*WORK ITEM:*
Copy everything in the records, character for character, except images.

*AVAILABLE DATA:*
**********
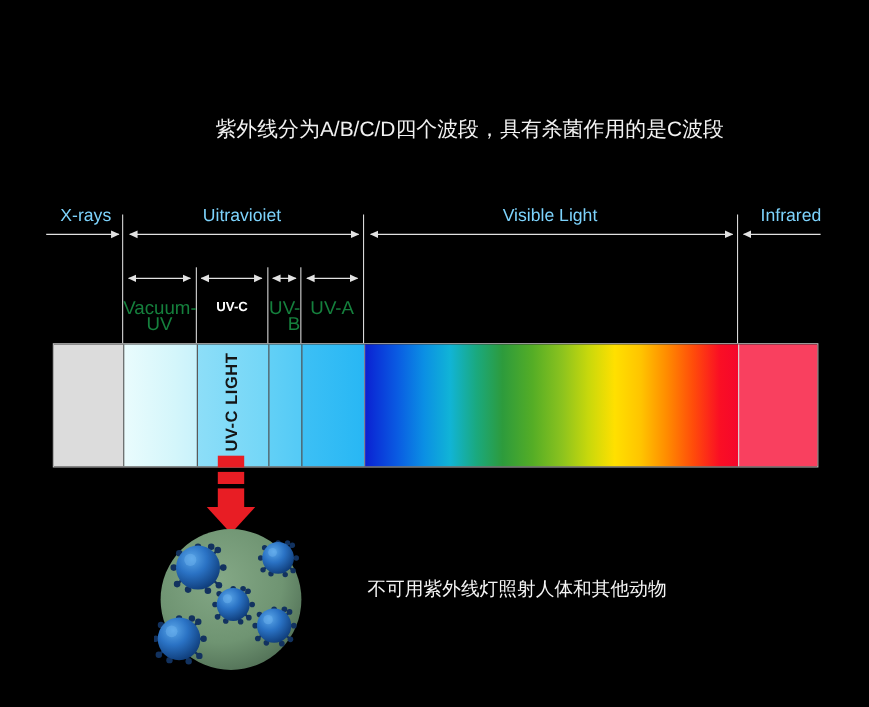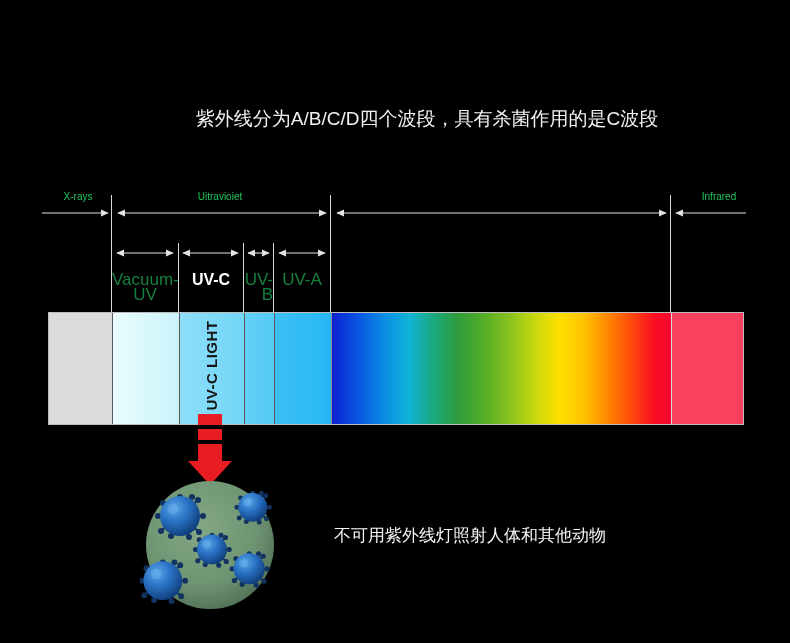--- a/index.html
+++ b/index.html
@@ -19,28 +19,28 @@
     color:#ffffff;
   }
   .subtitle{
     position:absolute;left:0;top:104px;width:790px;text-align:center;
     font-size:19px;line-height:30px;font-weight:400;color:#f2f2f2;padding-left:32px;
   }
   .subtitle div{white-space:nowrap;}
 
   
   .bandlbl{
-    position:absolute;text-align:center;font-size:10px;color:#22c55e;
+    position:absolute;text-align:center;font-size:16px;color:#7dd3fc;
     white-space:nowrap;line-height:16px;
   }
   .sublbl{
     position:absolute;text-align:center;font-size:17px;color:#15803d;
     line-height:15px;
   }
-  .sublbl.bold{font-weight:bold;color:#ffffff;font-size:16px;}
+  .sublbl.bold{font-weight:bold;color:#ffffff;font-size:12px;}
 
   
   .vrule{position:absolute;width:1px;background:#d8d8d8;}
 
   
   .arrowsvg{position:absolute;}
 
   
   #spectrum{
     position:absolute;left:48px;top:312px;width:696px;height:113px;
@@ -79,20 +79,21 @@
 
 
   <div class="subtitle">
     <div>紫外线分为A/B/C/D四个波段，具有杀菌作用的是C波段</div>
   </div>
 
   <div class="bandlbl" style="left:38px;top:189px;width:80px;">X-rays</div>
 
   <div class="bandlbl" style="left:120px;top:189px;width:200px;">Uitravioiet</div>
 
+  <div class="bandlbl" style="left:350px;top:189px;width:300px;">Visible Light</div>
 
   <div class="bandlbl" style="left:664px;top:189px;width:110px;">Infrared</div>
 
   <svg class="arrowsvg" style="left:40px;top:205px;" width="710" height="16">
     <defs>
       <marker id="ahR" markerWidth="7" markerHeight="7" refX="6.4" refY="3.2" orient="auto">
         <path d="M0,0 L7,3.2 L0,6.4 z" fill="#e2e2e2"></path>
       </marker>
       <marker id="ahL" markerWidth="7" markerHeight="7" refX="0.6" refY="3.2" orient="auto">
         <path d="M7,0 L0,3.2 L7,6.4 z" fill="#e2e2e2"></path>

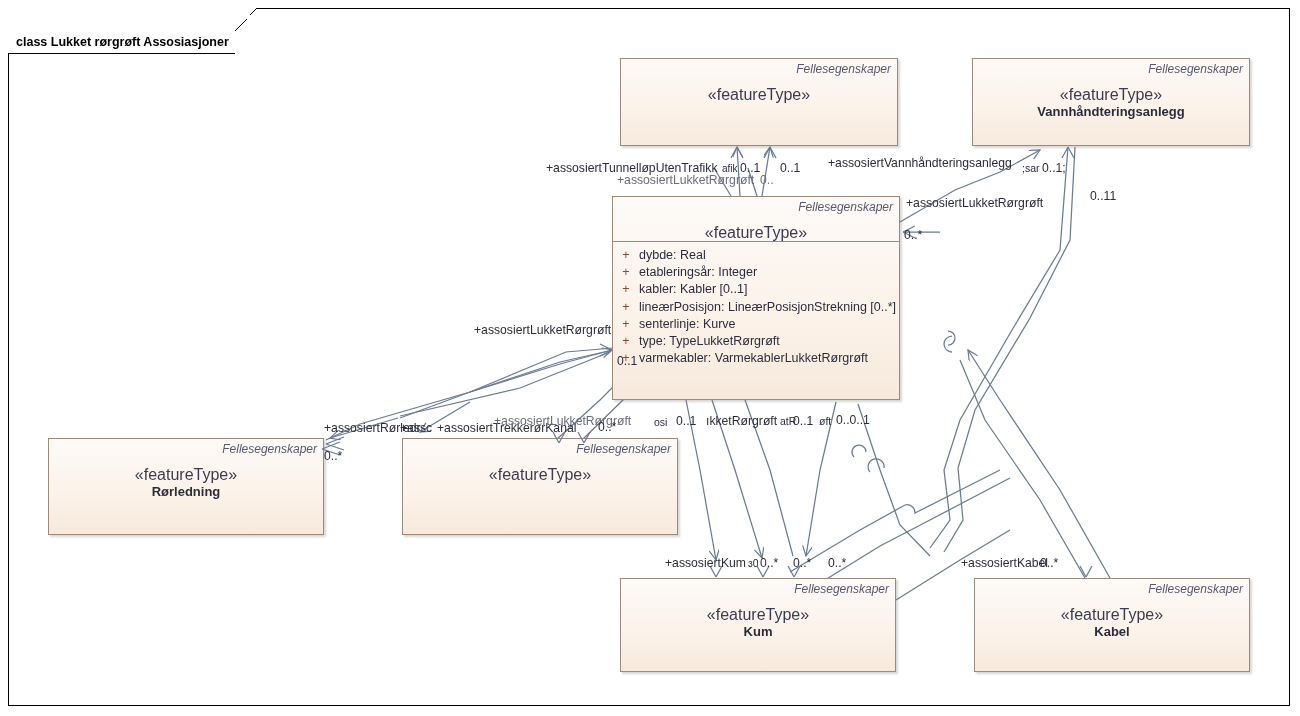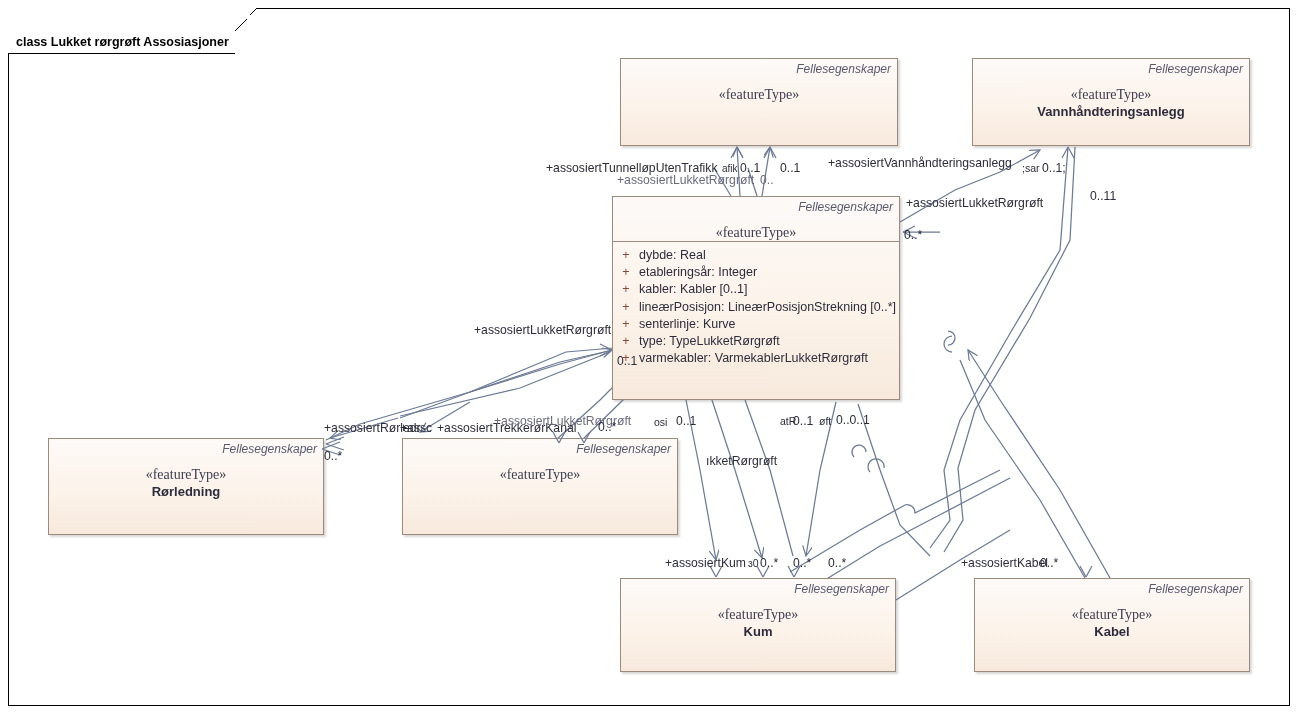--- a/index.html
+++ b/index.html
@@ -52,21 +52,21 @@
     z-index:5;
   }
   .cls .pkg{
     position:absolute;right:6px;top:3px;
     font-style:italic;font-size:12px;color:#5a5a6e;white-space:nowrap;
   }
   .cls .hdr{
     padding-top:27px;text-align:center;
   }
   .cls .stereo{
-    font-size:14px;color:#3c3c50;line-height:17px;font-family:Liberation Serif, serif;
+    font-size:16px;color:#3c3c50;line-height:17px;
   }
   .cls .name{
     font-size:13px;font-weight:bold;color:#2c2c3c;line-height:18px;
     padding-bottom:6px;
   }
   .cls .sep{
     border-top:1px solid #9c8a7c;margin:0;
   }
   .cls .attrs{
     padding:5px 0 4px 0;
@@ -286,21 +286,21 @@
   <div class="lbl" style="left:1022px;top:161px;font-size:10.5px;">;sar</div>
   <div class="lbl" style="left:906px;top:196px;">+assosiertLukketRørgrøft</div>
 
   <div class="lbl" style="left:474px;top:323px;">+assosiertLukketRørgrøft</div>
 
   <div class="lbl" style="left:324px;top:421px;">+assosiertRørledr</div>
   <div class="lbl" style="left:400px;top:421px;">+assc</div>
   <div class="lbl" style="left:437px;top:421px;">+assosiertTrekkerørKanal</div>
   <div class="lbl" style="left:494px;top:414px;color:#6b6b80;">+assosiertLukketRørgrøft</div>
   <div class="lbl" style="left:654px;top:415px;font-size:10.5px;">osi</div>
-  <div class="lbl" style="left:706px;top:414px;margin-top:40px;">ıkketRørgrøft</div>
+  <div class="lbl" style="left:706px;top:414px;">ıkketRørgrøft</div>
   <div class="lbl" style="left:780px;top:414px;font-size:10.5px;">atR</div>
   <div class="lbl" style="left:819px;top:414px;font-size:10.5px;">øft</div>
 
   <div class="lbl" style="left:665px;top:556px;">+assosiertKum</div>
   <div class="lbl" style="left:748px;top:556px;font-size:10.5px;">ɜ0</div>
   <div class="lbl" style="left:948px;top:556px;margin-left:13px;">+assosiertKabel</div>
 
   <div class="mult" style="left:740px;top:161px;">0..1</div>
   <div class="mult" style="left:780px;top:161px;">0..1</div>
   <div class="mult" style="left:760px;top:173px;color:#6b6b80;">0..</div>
**********
*ANSWER BOX:*
--- a/index.html
+++ b/index.html
@@ -19,28 +19,28 @@
     color:#ffffff;
   }
   .subtitle{
     position:absolute;left:0;top:104px;width:790px;text-align:center;
     font-size:19px;line-height:30px;font-weight:400;color:#f2f2f2;padding-left:32px;
   }
   .subtitle div{white-space:nowrap;}
 
   
   .bandlbl{
-    position:absolute;text-align:center;font-size:10px;color:#22c55e;
+    position:absolute;text-align:center;font-size:16px;color:#7dd3fc;
     white-space:nowrap;line-height:16px;
   }
   .sublbl{
     position:absolute;text-align:center;font-size:17px;color:#15803d;
     line-height:15px;
   }
-  .sublbl.bold{font-weight:bold;color:#ffffff;font-size:16px;}
+  .sublbl.bold{font-weight:bold;color:#ffffff;font-size:12px;}
 
   
   .vrule{position:absolute;width:1px;background:#d8d8d8;}
 
   
   .arrowsvg{position:absolute;}
 
   
   #spectrum{
     position:absolute;left:48px;top:312px;width:696px;height:113px;
@@ -79,20 +79,21 @@
 
 
   <div class="subtitle">
     <div>紫外线分为A/B/C/D四个波段，具有杀菌作用的是C波段</div>
   </div>
 
   <div class="bandlbl" style="left:38px;top:189px;width:80px;">X-rays</div>
 
   <div class="bandlbl" style="left:120px;top:189px;width:200px;">Uitravioiet</div>
 
+  <div class="bandlbl" style="left:350px;top:189px;width:300px;">Visible Light</div>
 
   <div class="bandlbl" style="left:664px;top:189px;width:110px;">Infrared</div>
 
   <svg class="arrowsvg" style="left:40px;top:205px;" width="710" height="16">
     <defs>
       <marker id="ahR" markerWidth="7" markerHeight="7" refX="6.4" refY="3.2" orient="auto">
         <path d="M0,0 L7,3.2 L0,6.4 z" fill="#e2e2e2"></path>
       </marker>
       <marker id="ahL" markerWidth="7" markerHeight="7" refX="0.6" refY="3.2" orient="auto">
         <path d="M7,0 L0,3.2 L7,6.4 z" fill="#e2e2e2"></path>

--- a/index.html
+++ b/index.html
@@ -52,21 +52,21 @@
     z-index:5;
   }
   .cls .pkg{
     position:absolute;right:6px;top:3px;
     font-style:italic;font-size:12px;color:#5a5a6e;white-space:nowrap;
   }
   .cls .hdr{
     padding-top:27px;text-align:center;
   }
   .cls .stereo{
-    font-size:14px;color:#3c3c50;line-height:17px;font-family:Liberation Serif, serif;
+    font-size:16px;color:#3c3c50;line-height:17px;
   }
   .cls .name{
     font-size:13px;font-weight:bold;color:#2c2c3c;line-height:18px;
     padding-bottom:6px;
   }
   .cls .sep{
     border-top:1px solid #9c8a7c;margin:0;
   }
   .cls .attrs{
     padding:5px 0 4px 0;
@@ -286,21 +286,21 @@
   <div class="lbl" style="left:1022px;top:161px;font-size:10.5px;">;sar</div>
   <div class="lbl" style="left:906px;top:196px;">+assosiertLukketRørgrøft</div>
 
   <div class="lbl" style="left:474px;top:323px;">+assosiertLukketRørgrøft</div>
 
   <div class="lbl" style="left:324px;top:421px;">+assosiertRørledr</div>
   <div class="lbl" style="left:400px;top:421px;">+assc</div>
   <div class="lbl" style="left:437px;top:421px;">+assosiertTrekkerørKanal</div>
   <div class="lbl" style="left:494px;top:414px;color:#6b6b80;">+assosiertLukketRørgrøft</div>
   <div class="lbl" style="left:654px;top:415px;font-size:10.5px;">osi</div>
-  <div class="lbl" style="left:706px;top:414px;margin-top:40px;">ıkketRørgrøft</div>
+  <div class="lbl" style="left:706px;top:414px;">ıkketRørgrøft</div>
   <div class="lbl" style="left:780px;top:414px;font-size:10.5px;">atR</div>
   <div class="lbl" style="left:819px;top:414px;font-size:10.5px;">øft</div>
 
   <div class="lbl" style="left:665px;top:556px;">+assosiertKum</div>
   <div class="lbl" style="left:748px;top:556px;font-size:10.5px;">ɜ0</div>
   <div class="lbl" style="left:948px;top:556px;margin-left:13px;">+assosiertKabel</div>
 
   <div class="mult" style="left:740px;top:161px;">0..1</div>
   <div class="mult" style="left:780px;top:161px;">0..1</div>
   <div class="mult" style="left:760px;top:173px;color:#6b6b80;">0..</div>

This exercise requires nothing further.